Sejak kecil keduanya harus hidup dalam kondisi lumpuh layu, diduga akibat gizi buruk. Langkah kaki mereka terhenti di usia belia.
Jangankan untuk bermain bersama teman seusianya, untuk aktivitas sehari-hari saja Ridho dan Abhizar hanya bergantung pada bantuan keluarga.
Mendengar kabar tersebut, Wali Kota Banjarmasin, Muhammad Yamin menyambangi rumah sederhana mereka di Jalan Yos Sudarso, Telaga Biru, Banjarmasin Barat, pada Selasa (2/9).
Orang nomor satu di Kota Seribu Sungai ini mengaku prihatin sekaligus menegaskan komitmen pemko untuk memberikan perhatian penuh.
"Pemerintah kota harus hadir membantu, baik dari segi kesehatan maupun pemenuhan gizi. Anak-anak ini berhak tumbuh sehat seperti yang lain," tegas politikus Partai Gerindra itu.

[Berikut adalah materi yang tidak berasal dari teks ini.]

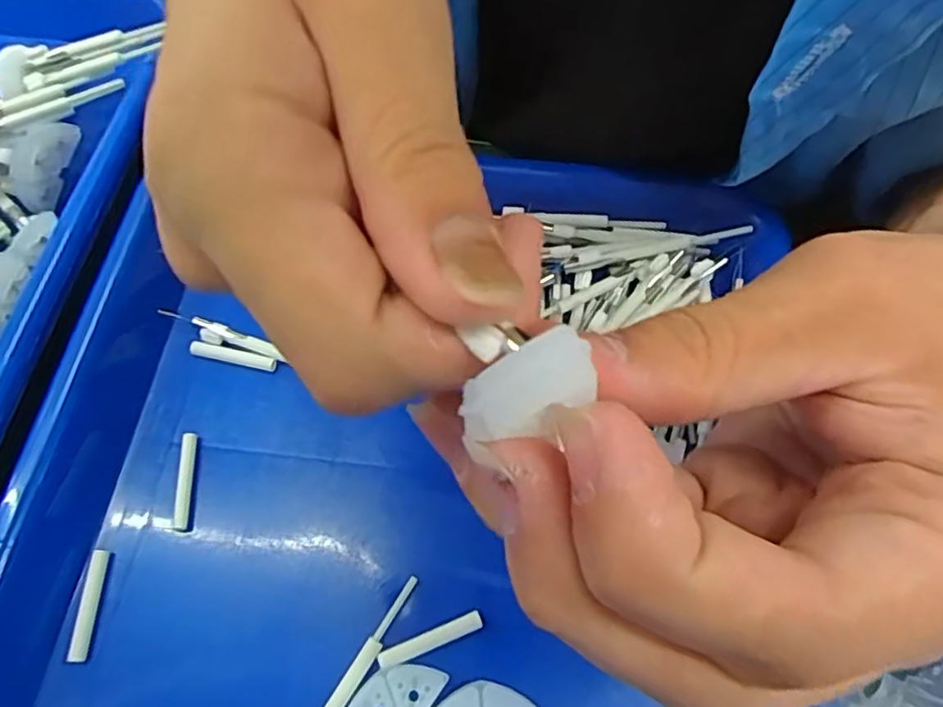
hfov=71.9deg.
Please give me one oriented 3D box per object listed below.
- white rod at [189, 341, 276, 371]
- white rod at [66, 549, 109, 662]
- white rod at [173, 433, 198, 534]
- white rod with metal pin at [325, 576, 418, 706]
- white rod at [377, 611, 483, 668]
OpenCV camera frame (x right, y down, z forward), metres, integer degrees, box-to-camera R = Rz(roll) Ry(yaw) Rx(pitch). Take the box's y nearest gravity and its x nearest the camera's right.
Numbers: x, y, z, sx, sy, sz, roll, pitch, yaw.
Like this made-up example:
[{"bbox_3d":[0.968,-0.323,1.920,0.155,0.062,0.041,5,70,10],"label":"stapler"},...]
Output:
[{"bbox_3d":[-0.090,0.001,0.248,0.033,0.005,0.005,11,66,7],"label":"white rod"},{"bbox_3d":[-0.124,0.081,0.211,0.005,0.005,0.033,-1,66,2],"label":"white rod"},{"bbox_3d":[-0.100,0.044,0.228,0.004,0.005,0.034,-4,66,0],"label":"white rod"},{"bbox_3d":[-0.036,0.100,0.198,0.008,0.004,0.068,30,70,14],"label":"white rod with metal pin"},{"bbox_3d":[-0.013,0.089,0.203,0.034,0.004,0.006,-20,67,-7],"label":"white rod"}]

Kehidupan kedua bersaudara ini memang jauh dari kata cukup. Mereka tinggal bersama kakaknya, sementara sang ibu berada di luar daerah. Ayahnya pun baru saja kembali ke rumah.

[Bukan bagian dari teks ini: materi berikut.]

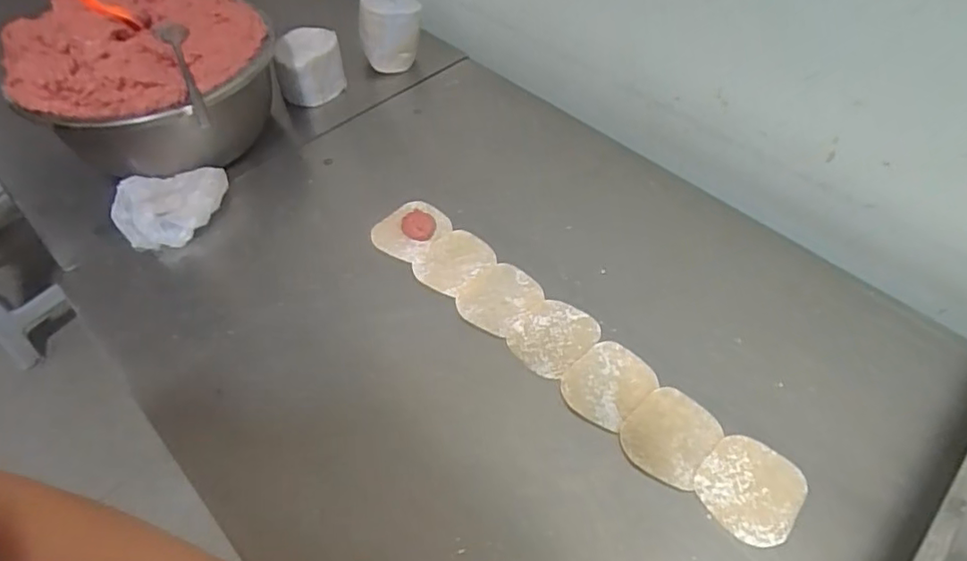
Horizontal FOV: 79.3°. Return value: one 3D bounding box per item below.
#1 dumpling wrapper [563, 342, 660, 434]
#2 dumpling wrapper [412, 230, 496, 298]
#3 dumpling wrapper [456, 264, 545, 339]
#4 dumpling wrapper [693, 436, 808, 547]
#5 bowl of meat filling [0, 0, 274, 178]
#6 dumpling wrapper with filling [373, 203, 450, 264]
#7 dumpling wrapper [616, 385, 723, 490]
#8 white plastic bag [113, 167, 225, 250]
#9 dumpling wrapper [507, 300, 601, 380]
[{"bbox_3d":[0.114,0.093,0.534,0.082,0.004,0.067,-39,60,-23],"label":"dumpling wrapper"},{"bbox_3d":[-0.031,-0.022,0.626,0.067,0.004,0.082,38,63,27],"label":"dumpling wrapper"},{"bbox_3d":[0.016,0.018,0.597,0.069,0.004,0.079,37,64,23],"label":"dumpling wrapper"},{"bbox_3d":[0.218,0.168,0.476,0.075,0.004,0.081,-2,53,2],"label":"dumpling wrapper"},{"bbox_3d":[-0.392,-0.237,0.706,0.263,0.179,0.249,-2,53,2],"label":"bowl of meat filling"},{"bbox_3d":[-0.082,-0.059,0.655,0.067,0.017,0.081,33,61,24],"label":"dumpling wrapper with filling"},{"bbox_3d":[0.162,0.132,0.505,0.071,0.004,0.084,33,59,20],"label":"dumpling wrapper"},{"bbox_3d":[-0.359,-0.080,0.663,0.128,0.045,0.102,-9,53,-4],"label":"white plastic bag"},{"bbox_3d":[0.068,0.055,0.568,0.067,0.004,0.082,36,63,26],"label":"dumpling wrapper"}]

Dinas Sosial bersama Dinas Kesehatan langsung ditugaskan memberi pendampingan. Bantuan pengobatan, pemenuhan gizi, hingga dukungan sosial dipastikan akan segera diberikan.
Yamin mengatakan ini menjadi pengingat bahwa persoalan gizi buruk masih menghantui Banjarmasin. "Ini tanggung jawab bersama. Mari kita peduli pada anak-anak yang membutuhkan," tutupnya.
Sementara itu, Kadinkes Banjarmasin, dr Tabiun Huda mengatakan pihaknya menyiapkan langkah medis. Ridho dan Abhizar akan segera mendapat perawatan medis yang lebih intensif.
"Indikasinya lumpuh layu akibat gizi buruk. Sesuai instruksi Wali Kota, keduanya akan ditangani di Rumah Sakit Sultan Suriansyah. Kalau perlu, kita rujuk ke rumah sakit dengan fasilitas yang lebih lengkap," kata Tabiun.